L’ouvrage se distingue par les études régionales, systématiques, province par province, du destin des populations arméniennes. Il faut reprendre les cartes proposées à la lecture, à l’aide de marque-pages. Tous les noms de localités arméniennes ont été systématiquement turquifiées. Ces études, et leur précision chronologique et géographique, servent à démonter au cas par cas l’argumentaire turc sur le supposé danger stratégique des Arméniens, leur prétendue « insurrection ». Les Arméniens parviennent rarement à se défendre et sont souvent dans l’impossibilité de le faire ou confrontés à des forces disproportionnées, sauf dans la région de Van, où ils sont alors majoritaires et voisins de la Russie. Ils s’enfuiront en 1917.
 

Quelques limites de l’ouvrage : visions de la nation turque et de l’islam

 
S’il faut saluer la masse de travail de l’auteur, reconnaître son honnêteté fondamentale – y compris sur la douloureuse question de l’apostasie au moins momentanée de centaines de milliers d’Arméniens –, on ne le suivra pas nécessairement dans toutes ses réflexions. Parler du racisme théorique des Jeunes Turcs appellerait de fortes nuances, tout comme l’idée de leur rupture fondamentale avec le pouvoir turc antérieur, aussi massacreur et convertisseur par force de chrétiens après 1850 – pour n’évoquer que la période moderne. Il y là presqu’un contresens car les Turcs, depuis leur implantation en Anatolie au XIème siècle, ont construit leur nation par l’intégration forcée de femmes chrétiennes dans le moule turco-musulman. Il s’agit donc d’une continuité millénaire.
 
De même le cadre culturel fondamentalement islamique, commun à tous les génocidaires, turcs, kurdes, arabes, circassiens, explique largement le génocide. Ce fait n’est pas nié dans l’ouvrage, mais absolument pas mis en valeur, alors qu’il s’agit d’un facteur majeur expliquant le génocide.

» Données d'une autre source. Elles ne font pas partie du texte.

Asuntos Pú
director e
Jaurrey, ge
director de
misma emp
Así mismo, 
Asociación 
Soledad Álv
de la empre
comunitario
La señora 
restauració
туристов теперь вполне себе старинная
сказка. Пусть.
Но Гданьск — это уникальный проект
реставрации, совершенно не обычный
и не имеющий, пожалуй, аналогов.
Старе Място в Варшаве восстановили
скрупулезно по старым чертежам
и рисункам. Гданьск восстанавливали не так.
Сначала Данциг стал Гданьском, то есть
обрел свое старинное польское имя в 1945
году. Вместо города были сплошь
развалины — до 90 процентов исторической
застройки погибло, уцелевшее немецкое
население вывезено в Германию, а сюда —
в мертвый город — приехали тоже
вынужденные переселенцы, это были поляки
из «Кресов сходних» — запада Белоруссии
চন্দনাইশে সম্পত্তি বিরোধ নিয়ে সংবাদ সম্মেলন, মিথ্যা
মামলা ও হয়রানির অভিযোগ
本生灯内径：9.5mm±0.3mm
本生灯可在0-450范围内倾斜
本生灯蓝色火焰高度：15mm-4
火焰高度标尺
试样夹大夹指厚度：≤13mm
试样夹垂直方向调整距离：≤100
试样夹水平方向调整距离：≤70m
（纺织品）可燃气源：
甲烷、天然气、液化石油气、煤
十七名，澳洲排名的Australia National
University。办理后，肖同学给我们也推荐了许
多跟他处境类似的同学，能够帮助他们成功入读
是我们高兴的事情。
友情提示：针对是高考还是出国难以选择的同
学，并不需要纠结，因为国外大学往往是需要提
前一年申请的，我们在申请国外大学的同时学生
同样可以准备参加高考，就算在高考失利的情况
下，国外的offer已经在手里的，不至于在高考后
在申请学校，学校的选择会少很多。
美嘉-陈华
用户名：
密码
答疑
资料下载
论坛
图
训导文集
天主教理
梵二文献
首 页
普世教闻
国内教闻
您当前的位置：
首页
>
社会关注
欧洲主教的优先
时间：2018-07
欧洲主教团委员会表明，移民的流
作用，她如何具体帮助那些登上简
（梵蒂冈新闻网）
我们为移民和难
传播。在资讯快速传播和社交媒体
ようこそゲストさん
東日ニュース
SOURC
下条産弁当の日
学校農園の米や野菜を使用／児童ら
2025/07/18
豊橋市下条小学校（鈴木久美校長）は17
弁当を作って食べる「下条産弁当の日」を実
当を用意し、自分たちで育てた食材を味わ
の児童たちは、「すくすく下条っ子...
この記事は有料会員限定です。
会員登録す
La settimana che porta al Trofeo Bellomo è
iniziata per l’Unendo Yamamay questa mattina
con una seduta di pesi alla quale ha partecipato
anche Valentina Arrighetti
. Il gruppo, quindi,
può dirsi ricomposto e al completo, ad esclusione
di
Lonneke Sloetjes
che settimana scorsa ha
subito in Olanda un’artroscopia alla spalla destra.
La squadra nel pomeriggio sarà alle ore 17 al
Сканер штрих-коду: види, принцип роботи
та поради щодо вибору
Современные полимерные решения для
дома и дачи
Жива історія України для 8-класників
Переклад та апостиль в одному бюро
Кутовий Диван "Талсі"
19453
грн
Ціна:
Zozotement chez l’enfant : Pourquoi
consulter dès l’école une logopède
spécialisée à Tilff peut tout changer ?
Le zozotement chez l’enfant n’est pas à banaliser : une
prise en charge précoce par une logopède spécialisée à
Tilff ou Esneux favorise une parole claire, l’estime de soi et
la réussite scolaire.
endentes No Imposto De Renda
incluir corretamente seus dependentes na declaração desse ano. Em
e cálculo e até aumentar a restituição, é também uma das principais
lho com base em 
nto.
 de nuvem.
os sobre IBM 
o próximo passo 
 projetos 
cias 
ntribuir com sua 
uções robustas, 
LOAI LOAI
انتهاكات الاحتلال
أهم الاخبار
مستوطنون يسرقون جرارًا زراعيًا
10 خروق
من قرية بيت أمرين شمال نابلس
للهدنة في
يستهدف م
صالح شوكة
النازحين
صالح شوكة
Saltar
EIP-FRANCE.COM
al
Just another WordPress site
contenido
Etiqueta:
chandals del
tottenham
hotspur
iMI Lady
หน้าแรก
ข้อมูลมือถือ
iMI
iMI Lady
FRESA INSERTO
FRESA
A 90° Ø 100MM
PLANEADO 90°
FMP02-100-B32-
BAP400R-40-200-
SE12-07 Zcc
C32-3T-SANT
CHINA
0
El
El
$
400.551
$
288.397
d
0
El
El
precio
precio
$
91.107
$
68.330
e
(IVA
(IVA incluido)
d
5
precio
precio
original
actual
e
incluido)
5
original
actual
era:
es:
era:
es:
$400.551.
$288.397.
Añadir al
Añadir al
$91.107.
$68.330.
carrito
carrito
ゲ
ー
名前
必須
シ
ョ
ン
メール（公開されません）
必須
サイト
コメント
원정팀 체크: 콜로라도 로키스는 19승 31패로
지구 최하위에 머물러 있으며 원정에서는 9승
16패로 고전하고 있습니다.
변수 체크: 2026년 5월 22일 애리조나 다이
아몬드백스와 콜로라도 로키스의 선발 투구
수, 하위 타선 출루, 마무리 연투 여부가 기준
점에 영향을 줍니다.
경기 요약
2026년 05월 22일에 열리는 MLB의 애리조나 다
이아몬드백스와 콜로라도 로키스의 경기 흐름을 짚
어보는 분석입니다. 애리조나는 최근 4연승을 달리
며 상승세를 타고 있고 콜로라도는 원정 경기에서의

Massacrer collectivement des chrétiens, voire de nouveaux coreligionnaires à la foi islamique évidemment douteuse, ne pose de problème de conscience à aucun musulman d’alors, et il y a tout lieu de craindre qu’il en aille de même pour beaucoup aujourd’hui encore.
 

Octave Thibault

 
Raymond Kévorkian, Le Génocide des Arméniens, Editions Odile Jacob, 2014, 41,90 €.